Может, и правда чудо? Интересно, была ли у Бога какая-то цель или просто нет никакого Бога и каждый болтается сам по себе в этом мире случайностей. Он хотел было поблагодарить Бога, только настроения не было.
Зоя просыпалась медленно. Она выныривала из глубин сна, как опытный ныряльщик, не торопясь к поверхности. Мир она воспринимала постепенно: сначала первые лучики рассвета, которые ласково целовали ее плечи и шею, потом яркий утренний свет. Она шевельнулась и закинула ногу на плоский живот Сета, прижимаясь теснее к мужу. Его руки скользили по ее спине — пытливо, нежно. Ладонь мужа прикоснулась к ее пояснице, скользнула ниже. Зоя почувствовала, как возбуждается. Нежной мякотью бедра она тут же почувствовала, как возбудился он.
Она открыла глаза, когда он нежно поцеловал ее за ухом. Потом мочку уха. Она затрепетала.
— Доброе утро, — сказала она хрипловато.
— Еще какое доброе, — сказал Сет.
Они целовались, сперва — робко касаясь языками, как неопытные любовники. А потом перестали себя контролировать совсем.
Они любили друг друга, будто впервые — или в последний раз. Солнце поднялось, и нежно-розовый рассвет сменился сверкающим сиянием альпийского дня. Ни Зоя, ни Сет этого не заметили. Они были там, куда не дотягивается время. Там люди не стареют, не страдают и не умирают. Лишь глупцы пытаются обменять это место на какие-то Небеса.
Наконец они снова заснули — разгоряченные, утомленные и обновленные. Зоя заснула, как раньше, — головой на правом плече Сета, прижимаясь к нему всем телом. А он спал, обняв ее правой рукой и склонив голову к ее голове.
Когда Джордж Страттон постучал в дверь, этот звук обрушился на них громом с ясного неба, вырывая из сладких объятий, которых они оба ждали шесть долгих месяцев.
— Восемь часов, — сказал Страттон, деликатно постукивая в дверь. — Банки открываются через два часа. Вода для душа нагрелась. Завтрак через полчаса.
Сет потянулся, слушая, как затихают за дверью шаги Страттона.

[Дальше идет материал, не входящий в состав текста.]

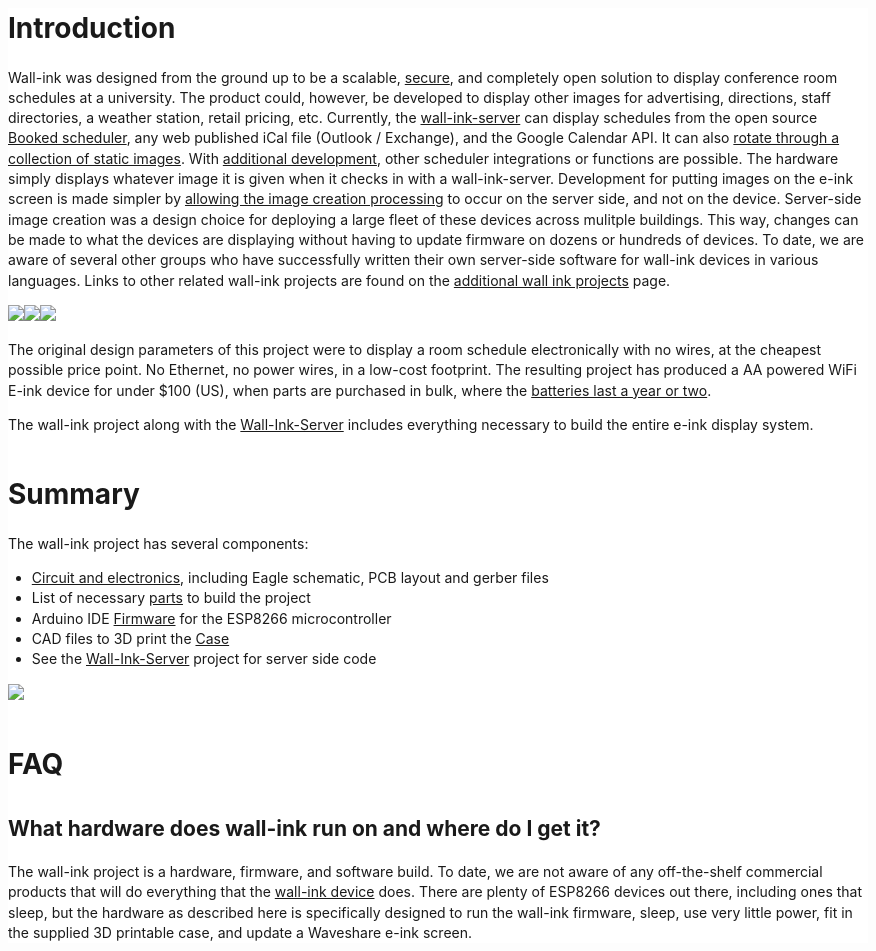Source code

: # Introduction
Wall-ink was designed from the ground up to be a scalable, [secure](https://github.com/caedm/wall-ink/wiki/Device-security), and completely open solution to display conference room schedules at a university.  The product could, however, be developed to display other images for advertising, directions, staff directories, a weather station, retail pricing, etc.  Currently, the [wall-ink-server](https://github.com/caedm/wall-ink-server) can display schedules from the open source [Booked scheduler](https://www.bookedscheduler.com), any web published iCal file (Outlook / Exchange), and the Google Calendar API.  It can also [rotate through a collection of static images](https://github.com/caedm/wall-ink-server/wiki/Plugin-architecture#static-images-plugin).  With [additional development](https://github.com/caedm/wall-ink-server/wiki/Coding-a-new-plugin), other scheduler integrations or functions are possible.  The hardware simply displays whatever image it is given when it checks in with a wall-ink-server.  Development for putting images on the e-ink screen is made simpler by [allowing the image creation processing](https://github.com/caedm/wall-ink-server/wiki/Wall-ink-image-formats-and-image-handling) to occur on the server side, and not on the device.  Server-side image creation was a design choice for deploying a large fleet of these devices across mulitple buildings.  This way, changes can be made to what the devices are displaying without having to update firmware on dozens or hundreds of devices.  To date, we are aware of several other groups who have successfully written their own server-side software for wall-ink devices in various languages.  Links to other related wall-ink projects are found on the [additional wall ink projects](https://github.com/caedm/wall-ink/wiki/Additional-wall-ink-projects) page.

<img src="https://i.imgur.com/etozOAa.png" width="300"><img src="https://i.imgur.com/uxgWvmZ.png" width="236"><img src="https://i.imgur.com/bR7Etyk.png" width="283">

The original design parameters of this project were to display a room schedule electronically with no wires, at the cheapest possible price point.  No Ethernet, no power wires, in a low-cost footprint.  The resulting project has produced a AA powered WiFi E-ink device for under $100 (US), when parts are purchased in bulk, where the [batteries last a year or two](https://github.com/caedm/wall-ink/wiki/Circuit#batteries).  

The wall-ink project along with the [Wall-Ink-Server](https://github.com/caedm/wall-ink-server) includes everything necessary to build the entire e-ink display system. 

# Summary
The wall-ink project has several components:

* [Circuit and electronics](https://github.com/caedm/wall-ink/wiki/circuit), including Eagle schematic, PCB layout and gerber files
* List of necessary [parts](https://github.com/caedm/wall-ink/wiki/partslist) to build the project
* Arduino IDE [Firmware](https://github.com/caedm/wall-ink/wiki/firmware) for the ESP8266 microcontroller
* CAD files to 3D print the [Case](https://github.com/caedm/wall-ink/wiki/firmware)
* See the [Wall-Ink-Server](https://github.com/caedm/wall-ink-server) project for server side code
<img src="https://i.imgur.com/W1smB71.png">

# FAQ

## What hardware does wall-ink run on and where do I get it?
The wall-ink project is a hardware, firmware, and software build.  To date, we are not aware of any off-the-shelf commercial products that will do everything that the [wall-ink device](https://github.com/caedm/wall-ink/wiki/7.5%22-Wall-ink-device) does.  There are plenty of ESP8266 devices out there, including ones that sleep, but the hardware as described here is specifically designed to run the wall-ink firmware, sleep, use very little power, fit in the supplied 3D printable case, and update a Waveshare e-ink screen.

— Жестокий ублюдок, — добродушно проворчал он. Зоя что-то промычала в подушку. Сет наклонился к ней и поцеловал еще раз, а потом встал.
— Интерпол прислал на тебя ориентировку, — сказал Страттон, когда смотритель шале унес остатки завтрака. Сет вопросительно посмотрел на агента. — Тебя разыскивают в связи с убийством, — ответил Страттон. У Зои перехватило дыхание. — Кто-то дергает за ниточки. Хотят вывести тебя из дела.
Сет медленно кивнул. Неудивительно. Он топтался рядом с таким количеством убийств, что не мог остаться незамеченным. На яхте — Ребекка Уэйнсток и ее шофер, потом Тони Брэдфорд, перестрелка в Амстердаме, убийцы в доме Йоста, несчастный крановщик. Смерть оставила за ним широкую просеку.
— Есть какие-нибудь подробности?
— Похоже, ты наследил рядом с телом убитого профессора УКЛА Тони Брэдфорда.
— Господи, а Тони как сюда впутался?
— Долгая история, — сказал Сет, — так что я начну с начала. — Он сделал большой глоток кофе и продолжил: — Я спал на яхте, — он повернулся к Зое, — я не мог спать дома… без тебя. О тебе там все напоминало. Как дом с привидениями. — Сет глубоко вздохнул. — Как-то утром дождь лил как из ведра, и тут кто-то стал колотить в люк яхты. — И Сет рассказал о Ребекке Уэйнсток, ее шофере, киллерах и Джордже Страттоне.
— Значит, «Валькирии» больше нет? — печально спросила Зоя. Сет грустно кивнул. Потом рассказал остальное — как они приехали в таинственный мотель, оказавшийся конспиративной квартирой, как он искал картину, а нашел тело Тони Брэдфорда. Как летел в Амстердам, где убийцы нашли его самого.
— И священник перед смертью произнес «брань»? — переспросил Страттон. — Он сказал именно это?